This story was first published in digitalhealth.net

Health Secretary Matt Hancock is setting out his ambition for every patient in the country to have access to social prescribing schemes on the NHS as readily as they do medical care.
As part of this, the Department of Health and Social Care has set up a National Academy for Social Prescribing. Amongst its responsibilities, it will work to: standardise the quality and range of social prescribing available to patients across the country; increase awareness of the benefits of social prescribing by building and promoting the evidence base; develop and share best practice, as well as looking at new models and sources for funding; bring together all partners from health, housing and local government with arts, culture and sporting organisations to maximise the role of social prescribing; and focus on developing training and accreditation across sectors.
The NHS Long Term Plan laid out plans to recruit over 1,000 trained social prescribing link workers by 2020 to 2021, with the aim of 900,000 people being referred to social prescribing schemes by then.
It is hoped that the National Academy for Social Prescribing could reduce the burden on the NHS. Only 60 per cent of Clinical Commissioning Groups use social prescribing for patients with anxiety, mental health problems and dementia. However, across the country, patients with long-term conditions who have had access to social prescribing link workers have said they are less isolated, attended 47 per cent fewer hospital appointments and made 38 per cent fewer visits to A&E.

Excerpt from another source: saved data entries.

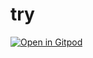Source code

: # try

[![Open in Gitpod](https://gitpod.io/button/open-in-gitpod.svg)](https://gitpod.io/#https://github.com/tigefa4u/try)
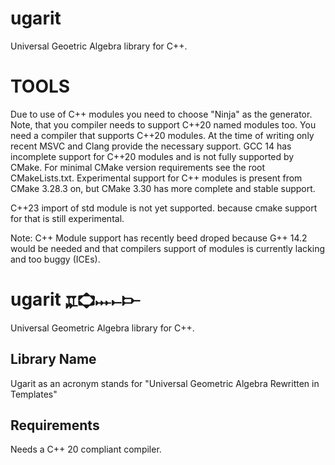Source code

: # ugarit
Universal Geoetric Algebra library for C++.

TOOLS
=====

Due to use of C++ modules you need to choose "Ninja" as the generator. Note, that you compiler needs to support  C++20 named modules too. You need a compiler that supports C++20 modules.
At the time of writing only recent MSVC and Clang provide the necessary support. GCC 14 has incomplete support for C++20 modules and is not fully supported by CMake. For minimal  CMake version requirements see the root CMakeLists.txt. Experimental support for C++ modules is present from CMake 3.28.3 on, but CMake 3.30 has more complete and stable  support.

C++23 import of std module is not yet supported. because cmake support for that is still experimental.

Note: C++ Module support has recently beed droped because G++ 14.2 would be needed and that compilers support of modules is currently lacking and too buggy (ICEs).

# ugarit 𐎁𐎘𐎐𐎚𐎋 

Universal Geometric Algebra library for C++.

## Library Name
Ugarit as an acronym stands for "Universal Geometric Algebra Rewritten in Templates"

## Requirements
Needs a C++ 20 compliant compiler.
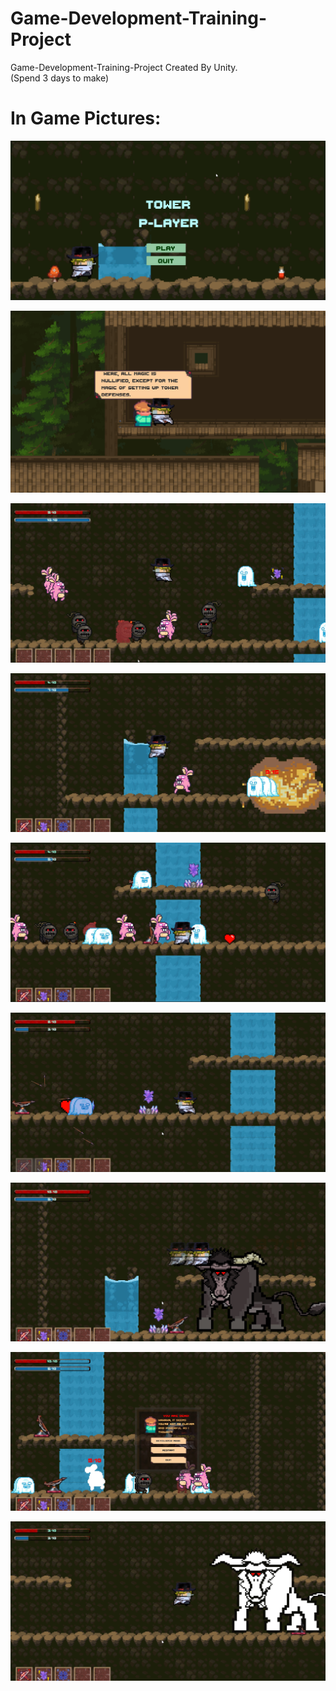 # Game-Development-Training-Project
Game-Development-Training-Project Created By Unity.  
(Spend 3 days to make)

# In Game Pictures:
![In Game Pictures 1](https://github.com/RCrobotcat/Game-Development-Training-Project/blob/main/InGamePic/1.png)

![In Game Pictures 2](https://github.com/RCrobotcat/Game-Development-Training-Project/blob/main/InGamePic/2.png)

![In Game Pictures 3](https://github.com/RCrobotcat/Game-Development-Training-Project/blob/main/InGamePic/3.png)

![In Game Pictures 4](https://github.com/RCrobotcat/Game-Development-Training-Project/blob/main/InGamePic/4.png)

![In Game Pictures 5](https://github.com/RCrobotcat/Game-Development-Training-Project/blob/main/InGamePic/5.png)

![In Game Pictures 6](https://github.com/RCrobotcat/Game-Development-Training-Project/blob/main/InGamePic/6.png)

![In Game Pictures 7](https://github.com/RCrobotcat/Game-Development-Training-Project/blob/main/InGamePic/7.png)

![In Game Pictures 8](https://github.com/RCrobotcat/Game-Development-Training-Project/blob/main/InGamePic/8.png)

![In Game Pictures 9](https://github.com/RCrobotcat/Game-Development-Training-Project/blob/main/InGamePic/9.png)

Hancock said: “This academy is much more important than any one individual. It’s about all of us in health, arts, culture, sport, communities coming together around one simple principle: that prevention is better than cure. Social prescribing is a huge part of this. There are thousands of people up and down the country right now who are already benefiting from activities like reading circles, choir groups and walking football.

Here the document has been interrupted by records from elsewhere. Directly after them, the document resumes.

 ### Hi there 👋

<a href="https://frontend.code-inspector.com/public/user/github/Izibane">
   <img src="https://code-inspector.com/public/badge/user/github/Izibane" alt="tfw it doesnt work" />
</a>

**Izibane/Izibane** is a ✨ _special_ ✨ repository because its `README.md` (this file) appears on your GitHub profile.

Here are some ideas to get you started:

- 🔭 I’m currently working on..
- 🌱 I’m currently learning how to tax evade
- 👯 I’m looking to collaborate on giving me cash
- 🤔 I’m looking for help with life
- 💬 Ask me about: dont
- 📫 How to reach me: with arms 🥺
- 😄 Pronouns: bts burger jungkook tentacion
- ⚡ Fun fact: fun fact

“The National Academy for Social Prescribing will act as a catalyst to bring together the excellent work already being done across the NHS and beyond, building on our NHS Long Term Plan’s ambition to get over 2.5 million more people benefitting from personalised care within the next 5 years.”

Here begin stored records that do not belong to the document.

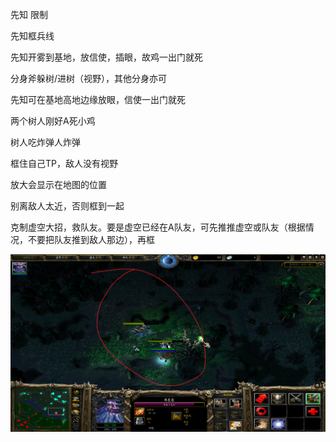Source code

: 先知	限制

先知框兵线

先知开雾到基地，放信使，插眼，故鸡一出门就死

分身斧躲树/进树（视野），其他分身亦可

先知可在基地高地边缘放眼，信使一出门就死

两个树人刚好A死小鸡

树人吃炸弹人炸弹

框住自己TP，敌人没有视野

放大会显示在地图的位置

别离敌人太近，否则框到一起

克制虚空大招，救队友。要是虚空已经在A队友，可先推推虚空或队友（根据情况，不要把队友推到敌人那边），再框

<img src="./img/打野位置.png" alt="先知打野位置" style="zoom: 50%;" align="left" />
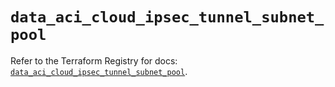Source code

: # `data_aci_cloud_ipsec_tunnel_subnet_pool`

Refer to the Terraform Registry for docs: [`data_aci_cloud_ipsec_tunnel_subnet_pool`](https://registry.terraform.io/providers/ciscodevnet/aci/2.17.0/docs/data-sources/cloud_ipsec_tunnel_subnet_pool).
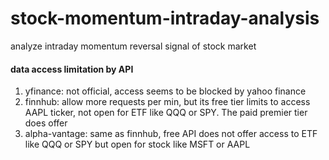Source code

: # stock-momentum-intraday-analysis
analyze intraday momentum reversal signal of stock market 

#### data access limitation by API <Br>
1. yfinance: not official, access seems to be blocked by yahoo finance <br>
2. finnhub: allow more requests per min, but its free tier limits to access AAPL ticker, not open for ETF like QQQ or SPY. The paid premier tier does offer <br>
3. alpha-vantage: same as finnhub, free API does not offer access to ETF like QQQ or SPY but open for stock like MSFT or AAPL <br>
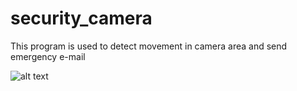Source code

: # security_camera
This program is used to detect movement in camera area and send emergency e-mail 

![alt text](https://github.com/SPiotr568//blob/main/e-mail.png?raw=true)
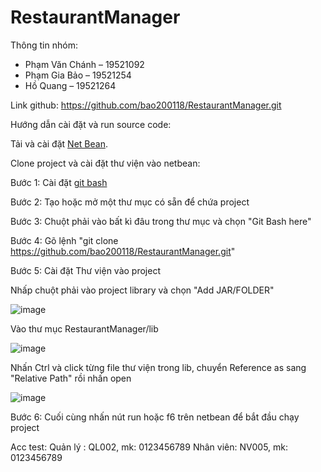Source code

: # RestaurantManager

Thông tin nhóm:
- Phạm Văn Chánh – 19521092
- Phạm Gia Bảo  – 19521254
- Hồ Quang – 19521264

Link github: https://github.com/bao200118/RestaurantManager.git

Hướng dẫn cài đặt và run source code:

Tải và cài đặt [Net Bean](https://www.thegioididong.com/game-app/huong-dan-cach-cai-dat-netbeans-ide-ban-mien-phi-chi-1315562).

Clone project và cài đặt thư viện vào netbean:

Bước 1: Cài đặt [git bash](https://kipalog.com/posts/Huong-dan-chi-tiet-tung-buoc-cai-dat-Git-cho-Windows)

Bước 2: Tạo hoặc mở một thư mục có sẵn để chứa project

Bước 3: Chuột phải vào bất kì đâu trong thư mục và chọn "Git Bash here"

Bước 4: Gõ lệnh "git clone https://github.com/bao200118/RestaurantManager.git"

Bước 5: Cài đặt Thư viện vào project

Nhấp chuột phải vào project library và chọn "Add JAR/FOLDER"

![image](https://user-images.githubusercontent.com/60221952/173495982-bdabbc86-09b4-4afd-8a99-4053f90597a6.png)

Vào thư mục RestaurantManager/lib

![image](https://user-images.githubusercontent.com/60221952/173496344-1d4f770a-84a0-4bb1-80eb-9dad01a7a345.png)

Nhấn Ctrl và click từng file thư viện trong lib, chuyển Reference as sang "Relative Path" rồi nhấn open 

![image](https://user-images.githubusercontent.com/60221952/173496694-73a7a473-41fd-4856-b8c7-3a0a15c77147.png)

Bước 6: Cuối cùng nhấn nút run hoặc f6 trên netbean để bắt đầu chạy project

Acc test: 
Quản lý : QL002, mk: 0123456789
Nhân viên: NV005, mk: 0123456789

Receiving £5 million of government funding, the academy will be led by Professor Helen Stokes-Lampard, the outgoing chair of the Royal College of General Practitioners. It has been developed in partnership across government, with Sport England, Arts Council England and a range of voluntary sector partners.
Stokes-Lampard said: “I’m thrilled to have been appointed as chair of this new academy. Social prescribing has always been so close to my heart as a practising GP. It’s what good GPs have always done in terms of getting the best help and support for our patients beyond the medicines we also provide them with. I’m looking forward to starting work with colleagues from so many sectors to bring social prescribing into the mainstream, to train and educate social prescribers of the future and to establish a great evidence base and raise the profile of this fantastic initiative.”